Spirit Airlines will weigh JetBlue’s takeover offer against its planned merger with Frontier.

Spirit Airlines said on Thursday that it would enter talks with JetBlue Airways about a bid to combine the two companies, a deal that threatens to spoil Spirit’s plans for a merger with Frontier Airlines.

In a statement, Spirit said it had consulted with outside financial and legal advisers and had determined that JetBlue’s offer could “reasonably” top the cash-and-stock deal to merge with Frontier that those two companies announced in February. JetBlue’s surprise bid announced this week exceeded Frontier’s initial offer.

“Spirit intends to engage in discussions with JetBlue with respect to JetBlue’s proposal, in accordance with the terms of the company’s merger agreement with Frontier,” Spirit said in a statement.

Spirit noted on Thursday that its board had not deemed JetBlue’s proposal to be better than the Frontier merger and said that the board’s prior recommendation that shareholders adopt that merger still stood.

JetBlue’s Tuesday offer, about $3.6 billion in cash, initially confounded some analysts who questioned JetBlue’s assumptions about the ease with which it could subsume Spirit.

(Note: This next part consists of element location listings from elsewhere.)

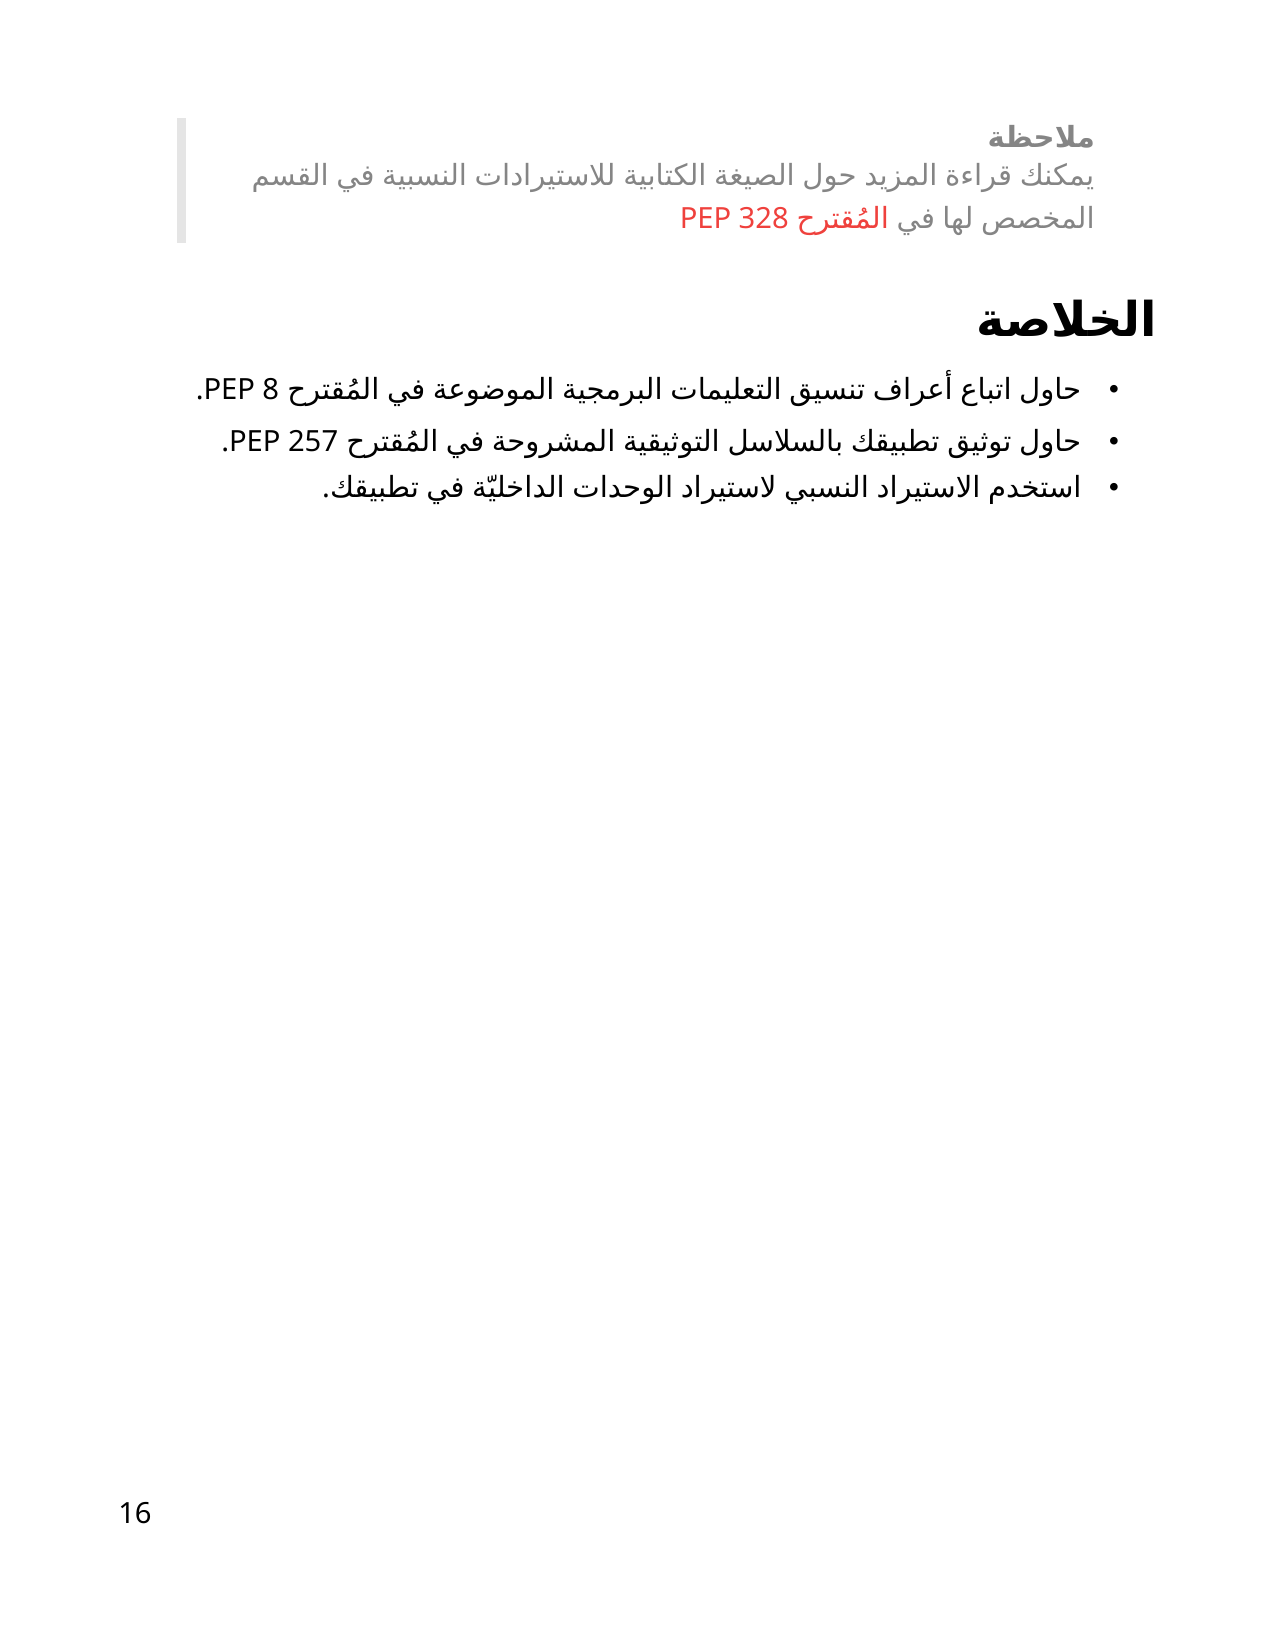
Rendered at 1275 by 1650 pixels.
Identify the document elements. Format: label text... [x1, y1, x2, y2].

list حاول اتباع أعراف تنسيق التعليمات البرمجية الموضوعة في المُقترح PEP 8. [118, 368, 1119, 412]
text ملاحظة يمكنك قراءة المزيد حول الصيغة الكتابية للاستيرادات النسبية في القسم المخصص لها في المُقترح PEP 328 [186, 118, 1098, 243]
list استخدم الاستيراد النسبي لاستيراد الوحدات الداخليّة في تطبيقك. [118, 472, 1119, 510]
list حاول توثيق تطبيقك بالسلاسل التوثيقية المشروحة في المُقترح PEP 257. [118, 420, 1119, 463]
subtitle الخلاصة [118, 293, 1157, 356]
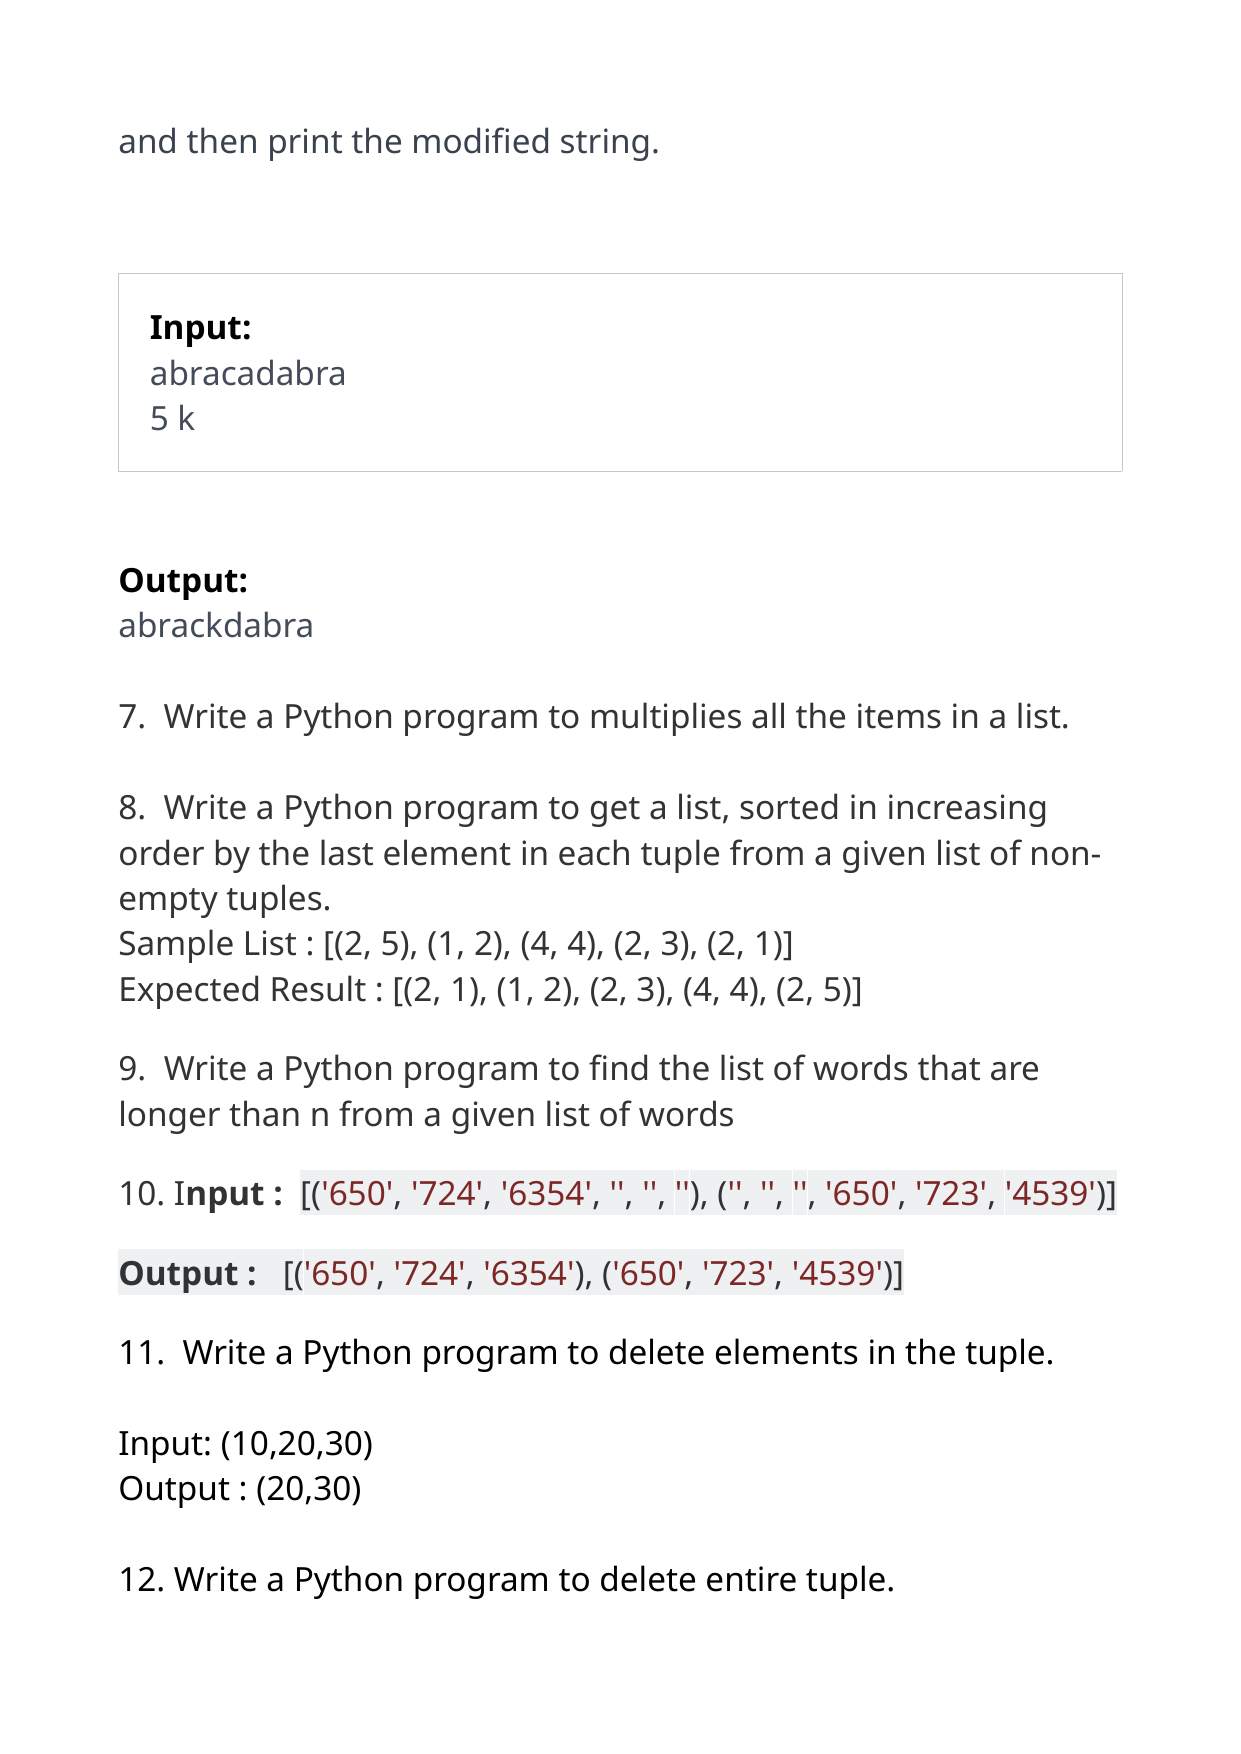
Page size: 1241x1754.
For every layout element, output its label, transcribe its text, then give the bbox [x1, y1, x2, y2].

The value of Frontier’s offer has fluctuated with its stock price, but it was worth about a third less than the JetBlue bid using Monday’s share prices.

In a statement, Robin Hayes, JetBlue’s chief executive, said: “We are pleased the Spirit board recognizes the compelling value for all stakeholders that JetBlue has offered. We believe JetBlue is the best partner for Spirit, and we look forward to engaging with the Spirit board to finalize our combination, to create a national low-fare challenger to the four large dominant U.S. carriers that will result in lower fares and better service for customers.”

Both JetBlue and Frontier said a merger with Spirit would enable them to better compete against the nation’s four dominant airlines, which control about two-thirds of the domestic market.

The Frontier merger is widely seen among analysts as more straightforward, combining two budget carriers with strengths on opposite coasts. The JetBlue deal is not as clear-cut, though some analysts see merit in the airline’s buying Spirit to accelerate growth plans that would be difficult to carry out otherwise.